Lewin schritt noch immer zwischen dem jungen Arbeiter und dem Alten. Der letztere, welcher jetzt seine Schafwolljacke angezogen hatte, befand sich ebenfalls in lustiger aufgeräumtester Stimmung und bewegte sich mit voller Lebendigkeit. Im Walde fand man von den Sensen getroffene dicke Birkenschwämme im saftigen Grase. Der Alte bückte sich bei jedem derselben, hob ihn auf, prüfte, und steckte ihn dann in den Brustlatz. »Das ist etwas für meine Alte,« sagte er dabei.

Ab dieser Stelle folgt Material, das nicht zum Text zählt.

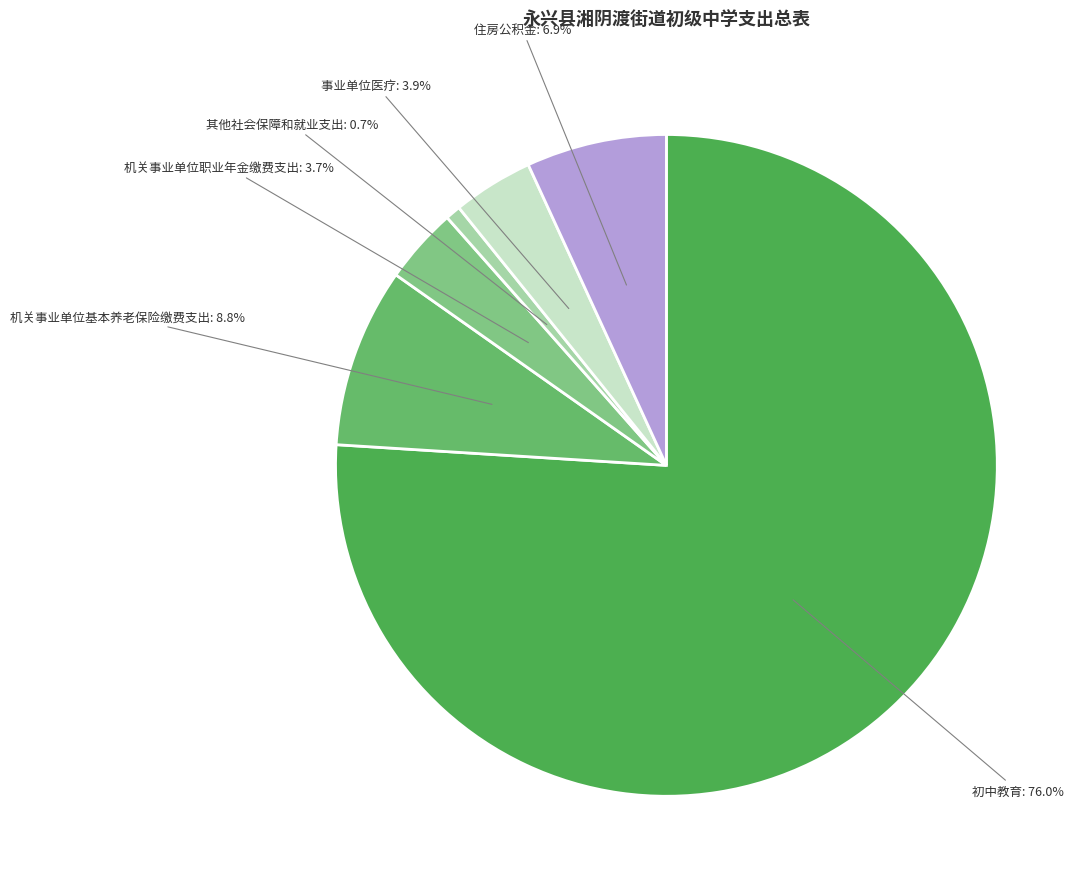

Do 机关事业单位基本养老保险缴费支出 and 机关事业单位职业年金缴费支出 together represent more than half of the pie?

No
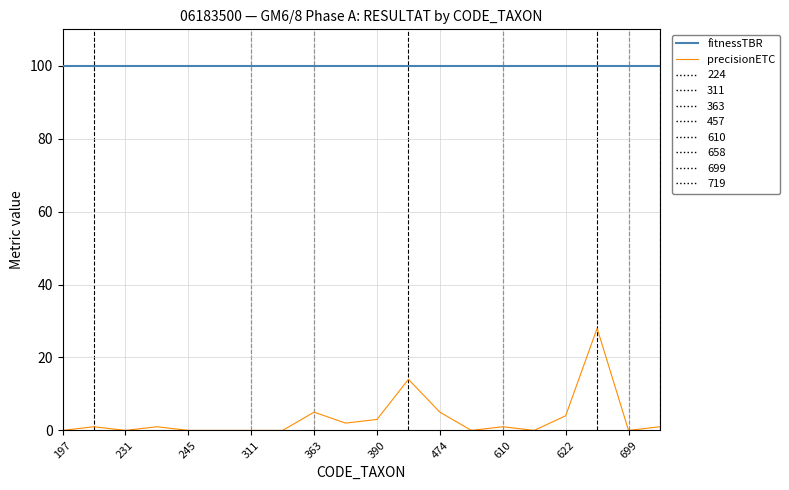

Rank the series by their maximum value, from highest to lowest.

fitnessTBR, precisionETC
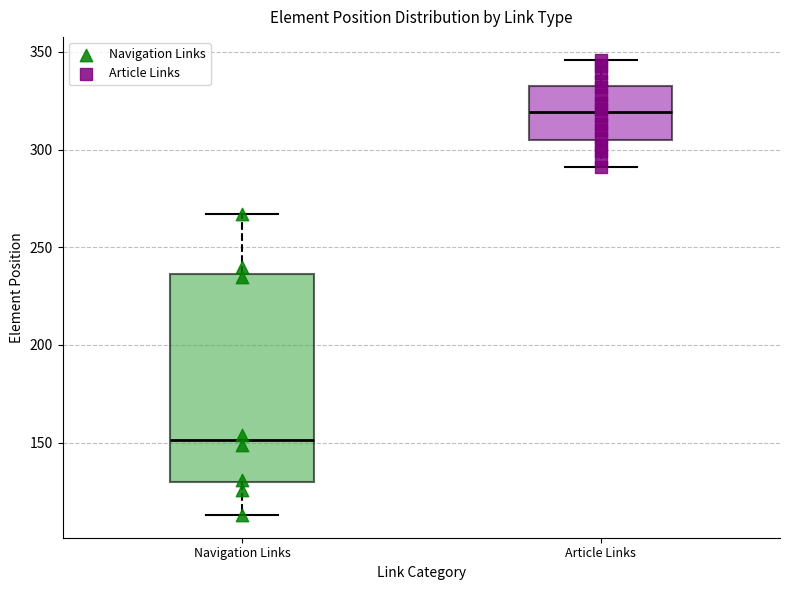

Which box's median line is the highest?

Article Links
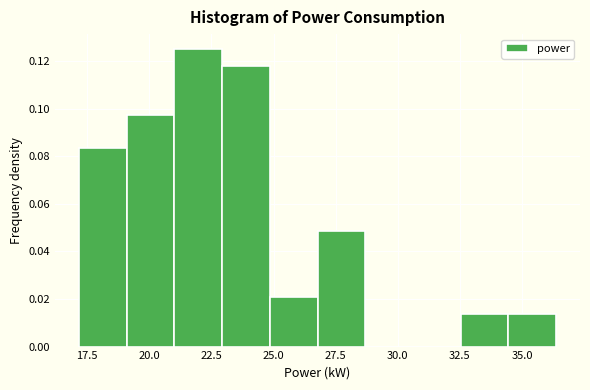

Around what value on the x-axis is the tallest bar? Give the approximate position of its centre, as read against the axis.

22.0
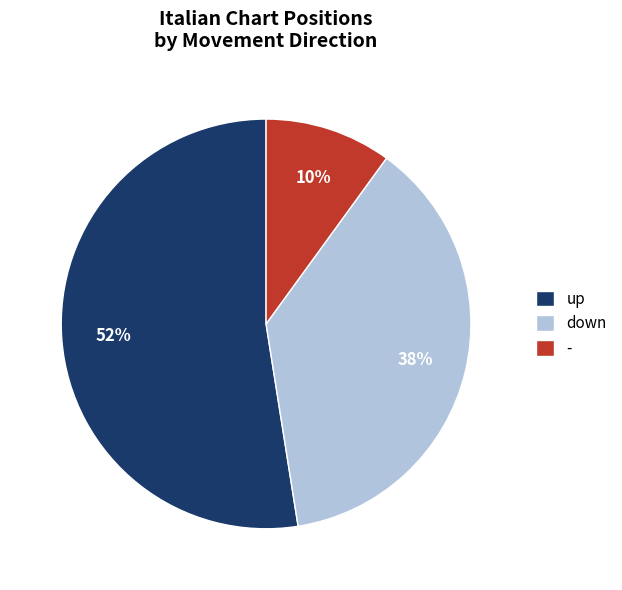

To the nearest percent, what is the average slice percentage?

33%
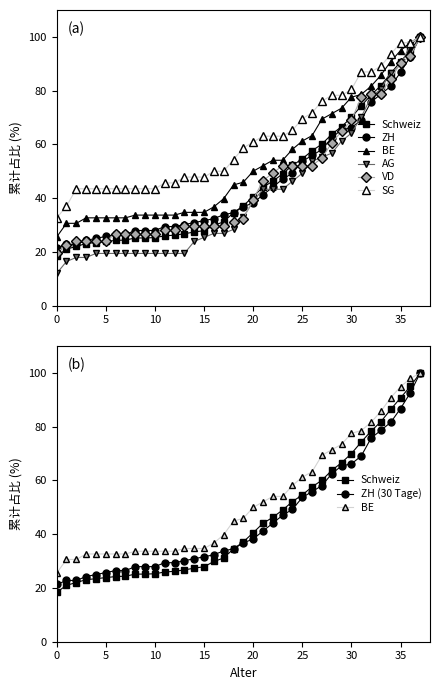

Which series changed the most between 6 and 30?

Schweiz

So leicht es auch war, das nasse, dünne Gras mit der Sense zu schneiden, so schwierig war es, an den steilen Abhängen der Schlucht auf- und abzusteigen beim Mähen. Aber den Alten verdroß dies nicht; die Sense stetig schwingend, ging er mit seinen kleinen, festen Schritten, die Füße in den mächtigen Bastschuhen, langsam die Anhöhen hinan und obwohl er dabei vor Anstrengung am ganzen Körper zitterte und die Beinkleider ihm tief herabgerutscht waren, ließ er doch kein einziges Hälmchen, keinen Pilz auf seinem Wege stehen und scherzte dabei mit den Arbeitern und mit Lewin ruhig weiter.

Dieser folgte ihm und dachte oft, er würde sicher stürzen, indem er mit der Sense an einem steilen Hügel hinanstieg, an welchem es schon ohne solche schwierig war, hinaufzukommen. Aber er stieg und that seine Pflicht, und empfand dabei, daß gleichsam eine gewisse äußere Macht mit ihm wirkte.